For all of its progress, the NSS process cannot and will not be a panacea for global nuclear security. It is likely that the NSS process will end in 2016, the date of the next summit, which will again be held in the United States. While the NSS jumpstarted the global nuclear security conversation, other actors and initiatives will be tasked with sustaining it. Looking forward, the legacy of the summits is now a more pressing issue than the modest HEU removals touted as their most concrete success. At present, the most pressing need for nuclear security is a comprehensive global nuclear security regime. The NSS so far has failed to produce the internationally binding standards and monitoring mechanisms that would allow for a stronger global commitment to nuclear security. Actors around the summit are already beginning to discuss and assemble a global regime that would include these features. Yet such a regime can only be successful if it takes into account the needs, the priorities, and the capacity limitations of all governments.

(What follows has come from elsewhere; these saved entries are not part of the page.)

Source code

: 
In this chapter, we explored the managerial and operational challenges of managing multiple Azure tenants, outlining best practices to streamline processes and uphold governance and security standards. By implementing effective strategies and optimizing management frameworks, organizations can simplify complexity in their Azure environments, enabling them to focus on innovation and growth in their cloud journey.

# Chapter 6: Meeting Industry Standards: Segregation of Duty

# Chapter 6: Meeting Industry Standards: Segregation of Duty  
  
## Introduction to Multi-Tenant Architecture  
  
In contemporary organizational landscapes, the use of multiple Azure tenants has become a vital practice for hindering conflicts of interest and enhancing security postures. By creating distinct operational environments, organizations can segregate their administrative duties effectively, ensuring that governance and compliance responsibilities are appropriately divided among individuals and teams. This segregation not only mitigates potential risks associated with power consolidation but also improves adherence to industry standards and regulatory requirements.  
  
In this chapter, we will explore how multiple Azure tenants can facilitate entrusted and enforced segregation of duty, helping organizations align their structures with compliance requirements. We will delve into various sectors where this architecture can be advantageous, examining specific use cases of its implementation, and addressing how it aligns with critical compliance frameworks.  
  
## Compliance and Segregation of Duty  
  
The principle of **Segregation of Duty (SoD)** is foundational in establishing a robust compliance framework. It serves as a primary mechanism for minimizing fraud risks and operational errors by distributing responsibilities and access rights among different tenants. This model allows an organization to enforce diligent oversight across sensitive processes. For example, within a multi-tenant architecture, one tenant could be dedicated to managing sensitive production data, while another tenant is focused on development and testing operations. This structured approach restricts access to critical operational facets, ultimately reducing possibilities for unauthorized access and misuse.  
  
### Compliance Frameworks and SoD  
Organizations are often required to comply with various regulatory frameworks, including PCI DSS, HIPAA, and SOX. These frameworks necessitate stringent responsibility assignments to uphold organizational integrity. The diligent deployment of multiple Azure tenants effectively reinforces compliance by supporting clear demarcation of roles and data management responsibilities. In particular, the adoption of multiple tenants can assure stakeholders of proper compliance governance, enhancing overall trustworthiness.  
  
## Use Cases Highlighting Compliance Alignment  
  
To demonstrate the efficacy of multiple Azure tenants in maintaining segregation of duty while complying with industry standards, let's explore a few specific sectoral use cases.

Many nuclear obligations fall into a global security/development divide, pitting the priorities of developed countries against the priorities of developing countries. Nuclear security is no exception. For countries facing conventional armed conflict, poor public health, and widespread poverty, it is impractical and even irresponsible to divert financial and political resources toward nuclear security. Yet many developing countries-including nearly half of the states on the African continent-are considering peaceful nuclear power programs to meet their energy needs. In addition, developing countries are using peaceful nuclear technology provided by the IAEA’s Technical Cooperation (TC) program to address development challenges such as limited access to clean water, food insecurity and poor public health. These trends point toward the growing presence of nuclear technology and material in developing countries-and thus an increasing role for these countries in bettering nuclear security.
In an effort to create consensus, the list of countries invited to the NSS remains limited and prioritizes states where nuclear material is in use. Those developing countries invited to the summits are expected to return home and encourage their neighbors to implement the results. However, increased nuclear security going forward will require direct engagement with all states in the developing world as well as strategies that match nuclear security aspirations with efforts to meet other security and development challenges. The IAEA can be a central actor in this engagement. It boasts near universal membership and already has established relationships with the developing world based on its TC program. Yet the IAEA’s activities and departments remain siloed; a country’s relationship based on interactions with the TC program will not automatically lead to greater cooperation with other IAEA departments (such as safeguards and safety and security). Perceptions of the IAEA’s work are also siloed. While the IAEA is seen as a central actor in shaping and carrying out the legacy of the NSS process, developed countries tend to see the IAEA foremost as a security actor. However, developing countries engage primarily with the Agency on development-not security-terms. As the global nuclear security regime takes shape and the NSS process winds to a close, discussions around the IAEA’s centrality must capitalize on its unique ability to engage the developing world if the Agency’s full potential is to be realized.
Translating existing, TC-based relationships between the IAEA and developing countries into nuclear security cooperation will require concerted efforts on the part of actors both inside and outside of the Agency. The IAEA can help engage the developing world and bring more countries into the global nuclear security conversation, but only if the current members of that conversation recognize the needs and priorities of the developing world. Building a truly global nuclear security regime requires the involvement of all countries. If a nuclear terrorism event would leave no country untouched, then the global nuclear security conversation can leave no country out.